How It All Got Started

Birth of a Theory

Disability studies, as an academic discipline, really isn't that old, probably not much older than many of you who are reading this. In fact, disability studies as a field of its own only began to emerge in the 1980s and 1990s, with works like Rosemarie Garland Thomson's Extraordinary Bodies (1996), Lennard Davis' The Disability Studies Reader (1997), James I. Charlton's Nothing About Us Without Us (1998), and James C. Wilson's and Cynthia Lewiecki-Wilson's Embodied Rhetorics: Disability in Language and Culture (2001).

Though the discipline may still be in its infancy, the themes it tackles are not. Indeed, we've been talking about, struggling with, and obsessing over our bodies and the bodies of others for almost as long as there have been bodies to freak out over—and certainly for as long as we've had the language to cuss, criticize, and cajole these bodies of ours.
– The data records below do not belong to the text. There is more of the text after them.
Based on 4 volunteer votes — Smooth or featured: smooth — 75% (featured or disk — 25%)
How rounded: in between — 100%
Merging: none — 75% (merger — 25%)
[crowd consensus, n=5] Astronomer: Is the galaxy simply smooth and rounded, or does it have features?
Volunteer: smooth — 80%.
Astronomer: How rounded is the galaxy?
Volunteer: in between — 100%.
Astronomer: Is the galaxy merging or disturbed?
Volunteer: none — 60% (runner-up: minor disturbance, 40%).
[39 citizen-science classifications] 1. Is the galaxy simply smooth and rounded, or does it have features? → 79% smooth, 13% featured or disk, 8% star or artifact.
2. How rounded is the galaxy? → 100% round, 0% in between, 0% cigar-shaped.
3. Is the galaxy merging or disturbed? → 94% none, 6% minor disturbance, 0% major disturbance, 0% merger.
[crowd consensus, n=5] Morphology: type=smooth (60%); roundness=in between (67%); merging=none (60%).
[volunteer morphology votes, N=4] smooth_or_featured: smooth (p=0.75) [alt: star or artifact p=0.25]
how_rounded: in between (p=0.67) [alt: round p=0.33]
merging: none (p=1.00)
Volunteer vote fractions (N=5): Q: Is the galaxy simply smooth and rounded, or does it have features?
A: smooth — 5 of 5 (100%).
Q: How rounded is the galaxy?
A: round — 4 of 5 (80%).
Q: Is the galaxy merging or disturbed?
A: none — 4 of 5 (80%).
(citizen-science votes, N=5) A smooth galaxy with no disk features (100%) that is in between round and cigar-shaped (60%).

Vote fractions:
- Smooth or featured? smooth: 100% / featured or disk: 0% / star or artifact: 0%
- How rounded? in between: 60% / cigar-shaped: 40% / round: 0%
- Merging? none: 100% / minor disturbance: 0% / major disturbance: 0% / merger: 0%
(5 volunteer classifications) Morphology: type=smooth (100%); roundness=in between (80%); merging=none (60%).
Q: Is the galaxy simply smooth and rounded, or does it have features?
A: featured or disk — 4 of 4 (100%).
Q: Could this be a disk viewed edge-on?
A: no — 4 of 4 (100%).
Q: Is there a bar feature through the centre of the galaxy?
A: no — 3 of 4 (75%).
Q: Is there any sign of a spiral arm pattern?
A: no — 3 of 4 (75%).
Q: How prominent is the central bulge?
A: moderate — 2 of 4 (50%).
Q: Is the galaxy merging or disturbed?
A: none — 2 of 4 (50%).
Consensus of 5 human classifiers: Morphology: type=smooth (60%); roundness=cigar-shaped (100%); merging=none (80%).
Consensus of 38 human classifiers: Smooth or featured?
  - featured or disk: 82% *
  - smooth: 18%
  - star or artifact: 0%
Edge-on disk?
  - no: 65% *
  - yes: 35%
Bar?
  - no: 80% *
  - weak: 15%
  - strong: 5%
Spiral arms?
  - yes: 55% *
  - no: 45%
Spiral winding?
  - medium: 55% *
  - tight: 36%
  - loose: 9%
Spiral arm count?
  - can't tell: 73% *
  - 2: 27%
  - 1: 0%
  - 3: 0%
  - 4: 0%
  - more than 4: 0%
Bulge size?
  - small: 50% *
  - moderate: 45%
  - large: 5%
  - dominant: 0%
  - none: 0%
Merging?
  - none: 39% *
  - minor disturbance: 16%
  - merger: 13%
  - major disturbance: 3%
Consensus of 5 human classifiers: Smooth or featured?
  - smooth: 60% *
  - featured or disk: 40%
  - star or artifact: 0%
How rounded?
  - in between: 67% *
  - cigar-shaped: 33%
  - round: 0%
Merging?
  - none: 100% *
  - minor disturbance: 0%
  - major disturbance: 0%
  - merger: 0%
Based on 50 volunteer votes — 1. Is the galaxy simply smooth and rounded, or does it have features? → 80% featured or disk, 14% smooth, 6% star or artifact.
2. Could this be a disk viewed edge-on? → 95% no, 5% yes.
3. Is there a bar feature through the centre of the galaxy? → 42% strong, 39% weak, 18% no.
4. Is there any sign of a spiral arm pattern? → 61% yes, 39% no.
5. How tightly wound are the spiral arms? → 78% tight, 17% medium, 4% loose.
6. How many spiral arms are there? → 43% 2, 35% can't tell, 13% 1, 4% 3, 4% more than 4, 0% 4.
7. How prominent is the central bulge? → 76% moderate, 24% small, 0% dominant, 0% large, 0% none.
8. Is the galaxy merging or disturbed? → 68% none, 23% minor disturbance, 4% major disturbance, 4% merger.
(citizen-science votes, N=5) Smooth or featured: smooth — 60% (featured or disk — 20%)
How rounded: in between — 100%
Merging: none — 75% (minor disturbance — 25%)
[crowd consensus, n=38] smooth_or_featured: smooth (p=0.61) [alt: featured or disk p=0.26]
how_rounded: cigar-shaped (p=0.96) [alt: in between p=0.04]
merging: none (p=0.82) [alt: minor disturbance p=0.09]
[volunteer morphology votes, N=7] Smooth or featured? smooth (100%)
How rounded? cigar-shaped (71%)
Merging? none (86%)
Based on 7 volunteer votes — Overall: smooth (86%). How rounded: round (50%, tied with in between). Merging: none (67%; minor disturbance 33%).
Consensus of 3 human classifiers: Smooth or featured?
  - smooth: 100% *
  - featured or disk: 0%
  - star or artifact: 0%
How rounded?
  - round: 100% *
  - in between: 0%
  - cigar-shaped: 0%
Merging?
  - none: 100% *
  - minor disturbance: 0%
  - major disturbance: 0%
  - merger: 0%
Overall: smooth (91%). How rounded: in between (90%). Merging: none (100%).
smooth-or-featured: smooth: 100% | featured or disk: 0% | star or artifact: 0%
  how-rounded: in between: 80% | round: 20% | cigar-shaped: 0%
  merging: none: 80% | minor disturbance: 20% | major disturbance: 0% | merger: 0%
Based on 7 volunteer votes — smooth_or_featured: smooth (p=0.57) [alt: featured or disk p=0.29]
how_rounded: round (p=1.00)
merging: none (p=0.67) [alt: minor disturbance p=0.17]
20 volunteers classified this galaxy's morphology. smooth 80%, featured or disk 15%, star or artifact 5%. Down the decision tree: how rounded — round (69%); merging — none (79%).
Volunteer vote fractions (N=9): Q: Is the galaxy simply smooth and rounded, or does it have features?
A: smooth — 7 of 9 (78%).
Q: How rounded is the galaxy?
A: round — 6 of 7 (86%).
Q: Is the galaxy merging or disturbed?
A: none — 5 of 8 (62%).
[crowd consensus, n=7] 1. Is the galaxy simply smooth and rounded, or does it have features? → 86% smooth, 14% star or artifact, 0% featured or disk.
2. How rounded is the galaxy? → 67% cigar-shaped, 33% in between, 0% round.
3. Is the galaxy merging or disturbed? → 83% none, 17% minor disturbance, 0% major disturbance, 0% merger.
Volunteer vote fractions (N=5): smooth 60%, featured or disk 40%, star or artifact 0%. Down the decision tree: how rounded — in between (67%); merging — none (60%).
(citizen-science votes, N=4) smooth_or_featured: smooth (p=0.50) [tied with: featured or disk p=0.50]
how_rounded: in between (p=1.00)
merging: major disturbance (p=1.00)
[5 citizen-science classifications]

Disability theorists, such as G. Thomas Couser, suggest that there are three major periods that define how bodies are viewed and how they are treated. These periods are the symbolic (which, according to this model prevailed in the Ancient World and into the Middle Ages and Renaissance); the medical (which emerged in the Enlightenment era, took its modern form in the Victorian, and continued on into the first half of the 20th century); and the social (which coincides with the emergence of the disability rights movement and disability studies in the late 20th century).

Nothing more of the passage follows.